Stored data:
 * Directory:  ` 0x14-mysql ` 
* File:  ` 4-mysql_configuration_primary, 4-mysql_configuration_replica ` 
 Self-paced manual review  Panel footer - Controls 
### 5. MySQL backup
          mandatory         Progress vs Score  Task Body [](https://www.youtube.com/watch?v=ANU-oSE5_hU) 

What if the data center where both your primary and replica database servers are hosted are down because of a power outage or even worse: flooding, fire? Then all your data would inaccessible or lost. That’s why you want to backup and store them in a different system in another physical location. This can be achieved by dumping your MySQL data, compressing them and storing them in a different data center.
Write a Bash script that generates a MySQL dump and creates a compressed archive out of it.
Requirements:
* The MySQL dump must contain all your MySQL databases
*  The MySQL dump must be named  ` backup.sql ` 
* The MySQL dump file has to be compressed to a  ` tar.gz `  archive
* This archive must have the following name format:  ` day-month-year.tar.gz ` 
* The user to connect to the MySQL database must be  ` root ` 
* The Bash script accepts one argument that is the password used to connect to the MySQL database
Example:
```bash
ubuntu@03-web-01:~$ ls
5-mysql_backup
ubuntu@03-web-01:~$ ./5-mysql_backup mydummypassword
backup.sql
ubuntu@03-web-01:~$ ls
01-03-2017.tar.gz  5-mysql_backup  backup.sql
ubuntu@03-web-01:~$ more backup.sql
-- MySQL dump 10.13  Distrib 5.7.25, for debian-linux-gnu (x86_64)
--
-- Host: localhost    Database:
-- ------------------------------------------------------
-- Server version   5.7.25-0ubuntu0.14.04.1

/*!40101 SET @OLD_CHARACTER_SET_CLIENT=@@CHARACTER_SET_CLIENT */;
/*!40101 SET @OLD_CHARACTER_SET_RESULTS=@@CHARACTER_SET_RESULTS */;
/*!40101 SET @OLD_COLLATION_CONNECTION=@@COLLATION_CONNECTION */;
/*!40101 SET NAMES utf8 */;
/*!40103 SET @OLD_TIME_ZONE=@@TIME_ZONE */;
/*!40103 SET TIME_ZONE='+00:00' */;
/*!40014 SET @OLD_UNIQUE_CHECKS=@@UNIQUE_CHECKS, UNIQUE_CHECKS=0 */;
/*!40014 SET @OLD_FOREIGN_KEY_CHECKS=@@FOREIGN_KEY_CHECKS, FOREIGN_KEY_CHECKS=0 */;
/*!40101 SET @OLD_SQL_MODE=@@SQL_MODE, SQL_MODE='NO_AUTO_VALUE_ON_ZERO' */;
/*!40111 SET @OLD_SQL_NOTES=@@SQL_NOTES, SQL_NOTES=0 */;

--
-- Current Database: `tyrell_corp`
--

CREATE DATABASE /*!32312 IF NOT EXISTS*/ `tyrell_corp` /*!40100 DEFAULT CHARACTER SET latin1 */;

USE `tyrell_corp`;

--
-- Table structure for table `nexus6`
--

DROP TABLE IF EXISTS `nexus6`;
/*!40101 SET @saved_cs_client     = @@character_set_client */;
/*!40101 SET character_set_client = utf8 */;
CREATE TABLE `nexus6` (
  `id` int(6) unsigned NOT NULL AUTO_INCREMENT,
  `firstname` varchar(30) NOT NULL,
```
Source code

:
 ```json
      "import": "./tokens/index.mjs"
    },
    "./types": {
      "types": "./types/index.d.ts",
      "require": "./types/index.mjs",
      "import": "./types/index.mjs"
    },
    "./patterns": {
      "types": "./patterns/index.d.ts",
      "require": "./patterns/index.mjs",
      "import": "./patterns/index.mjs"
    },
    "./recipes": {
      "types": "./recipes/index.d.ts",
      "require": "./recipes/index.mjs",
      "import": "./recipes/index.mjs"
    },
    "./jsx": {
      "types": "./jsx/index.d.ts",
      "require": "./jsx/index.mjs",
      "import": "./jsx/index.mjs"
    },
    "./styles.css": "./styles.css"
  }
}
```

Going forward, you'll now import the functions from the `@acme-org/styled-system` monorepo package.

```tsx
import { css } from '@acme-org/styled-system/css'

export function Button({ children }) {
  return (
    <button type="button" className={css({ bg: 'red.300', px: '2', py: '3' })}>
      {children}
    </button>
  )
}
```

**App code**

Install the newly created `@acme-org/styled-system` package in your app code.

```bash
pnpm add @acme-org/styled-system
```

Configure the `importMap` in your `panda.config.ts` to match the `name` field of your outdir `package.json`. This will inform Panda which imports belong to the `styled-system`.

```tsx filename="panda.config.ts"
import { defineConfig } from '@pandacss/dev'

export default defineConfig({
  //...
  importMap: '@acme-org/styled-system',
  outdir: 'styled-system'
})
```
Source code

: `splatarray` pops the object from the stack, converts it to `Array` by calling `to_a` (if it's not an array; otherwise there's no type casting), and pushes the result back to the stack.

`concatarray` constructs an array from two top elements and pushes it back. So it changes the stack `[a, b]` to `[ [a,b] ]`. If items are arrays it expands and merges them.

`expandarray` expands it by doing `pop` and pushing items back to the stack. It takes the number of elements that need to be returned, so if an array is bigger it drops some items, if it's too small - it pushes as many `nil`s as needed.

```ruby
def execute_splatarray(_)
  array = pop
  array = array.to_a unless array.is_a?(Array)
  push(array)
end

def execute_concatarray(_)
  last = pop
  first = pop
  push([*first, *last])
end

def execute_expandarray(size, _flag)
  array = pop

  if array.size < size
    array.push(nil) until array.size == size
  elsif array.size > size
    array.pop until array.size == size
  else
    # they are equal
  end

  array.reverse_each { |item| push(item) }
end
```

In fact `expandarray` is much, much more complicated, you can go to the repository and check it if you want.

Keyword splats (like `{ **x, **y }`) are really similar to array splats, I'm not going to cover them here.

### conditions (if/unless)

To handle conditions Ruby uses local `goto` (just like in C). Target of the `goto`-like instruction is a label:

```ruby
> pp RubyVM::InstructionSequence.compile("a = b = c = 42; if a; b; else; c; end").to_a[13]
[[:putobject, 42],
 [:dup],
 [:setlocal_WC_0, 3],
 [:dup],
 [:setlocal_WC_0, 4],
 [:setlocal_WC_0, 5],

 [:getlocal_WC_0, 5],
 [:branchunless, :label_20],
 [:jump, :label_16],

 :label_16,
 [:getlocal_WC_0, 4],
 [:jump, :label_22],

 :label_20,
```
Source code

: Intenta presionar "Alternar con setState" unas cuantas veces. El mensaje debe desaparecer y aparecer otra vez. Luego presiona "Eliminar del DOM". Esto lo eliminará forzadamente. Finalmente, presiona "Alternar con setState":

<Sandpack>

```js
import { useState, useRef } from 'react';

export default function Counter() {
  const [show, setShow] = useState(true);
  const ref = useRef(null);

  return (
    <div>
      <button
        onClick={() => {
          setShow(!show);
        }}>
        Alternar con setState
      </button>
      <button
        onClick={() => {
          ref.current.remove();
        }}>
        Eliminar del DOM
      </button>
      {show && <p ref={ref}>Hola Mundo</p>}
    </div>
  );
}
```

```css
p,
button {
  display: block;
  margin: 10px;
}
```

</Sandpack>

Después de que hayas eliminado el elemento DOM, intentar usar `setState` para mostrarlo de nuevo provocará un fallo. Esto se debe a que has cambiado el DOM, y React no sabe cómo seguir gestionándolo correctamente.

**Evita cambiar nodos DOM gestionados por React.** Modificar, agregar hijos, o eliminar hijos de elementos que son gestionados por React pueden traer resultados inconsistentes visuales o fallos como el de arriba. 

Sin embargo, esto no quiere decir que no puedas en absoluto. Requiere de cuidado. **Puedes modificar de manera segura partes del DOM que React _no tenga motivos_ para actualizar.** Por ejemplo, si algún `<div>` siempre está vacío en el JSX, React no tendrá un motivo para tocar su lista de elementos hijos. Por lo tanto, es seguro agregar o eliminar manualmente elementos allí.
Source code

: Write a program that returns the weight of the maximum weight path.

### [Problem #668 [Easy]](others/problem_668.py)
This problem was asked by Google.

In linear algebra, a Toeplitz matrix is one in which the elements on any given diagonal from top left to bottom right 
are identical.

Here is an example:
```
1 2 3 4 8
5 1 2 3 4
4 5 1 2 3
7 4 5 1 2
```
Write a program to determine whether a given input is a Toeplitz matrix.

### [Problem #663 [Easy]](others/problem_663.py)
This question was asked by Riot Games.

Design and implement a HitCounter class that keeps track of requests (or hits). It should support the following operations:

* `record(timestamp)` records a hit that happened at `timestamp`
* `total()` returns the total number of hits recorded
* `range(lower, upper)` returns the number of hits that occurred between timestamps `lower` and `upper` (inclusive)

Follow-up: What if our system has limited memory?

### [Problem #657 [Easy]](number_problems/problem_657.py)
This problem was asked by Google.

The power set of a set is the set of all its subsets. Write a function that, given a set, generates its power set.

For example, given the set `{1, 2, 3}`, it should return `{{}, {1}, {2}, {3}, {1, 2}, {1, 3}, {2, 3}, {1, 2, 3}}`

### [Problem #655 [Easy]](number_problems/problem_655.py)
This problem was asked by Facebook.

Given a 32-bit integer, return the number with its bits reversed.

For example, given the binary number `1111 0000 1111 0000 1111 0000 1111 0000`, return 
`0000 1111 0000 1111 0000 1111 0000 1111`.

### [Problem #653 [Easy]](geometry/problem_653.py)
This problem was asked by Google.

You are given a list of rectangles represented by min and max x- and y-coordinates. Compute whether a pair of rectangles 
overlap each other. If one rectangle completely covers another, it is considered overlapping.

Work required: Once you find the line containing "Task Body [](https://www.youtube.com/watch?v=ANU-oSE5_hU)", stop: reproduce exactly that line and every line of the data before it, and nothing else.

Answer to the problem:
 * Directory:  ` 0x14-mysql ` 
* File:  ` 4-mysql_configuration_primary, 4-mysql_configuration_replica ` 
 Self-paced manual review  Panel footer - Controls 
### 5. MySQL backup
          mandatory         Progress vs Score  Task Body [](https://www.youtube.com/watch?v=ANU-oSE5_hU) 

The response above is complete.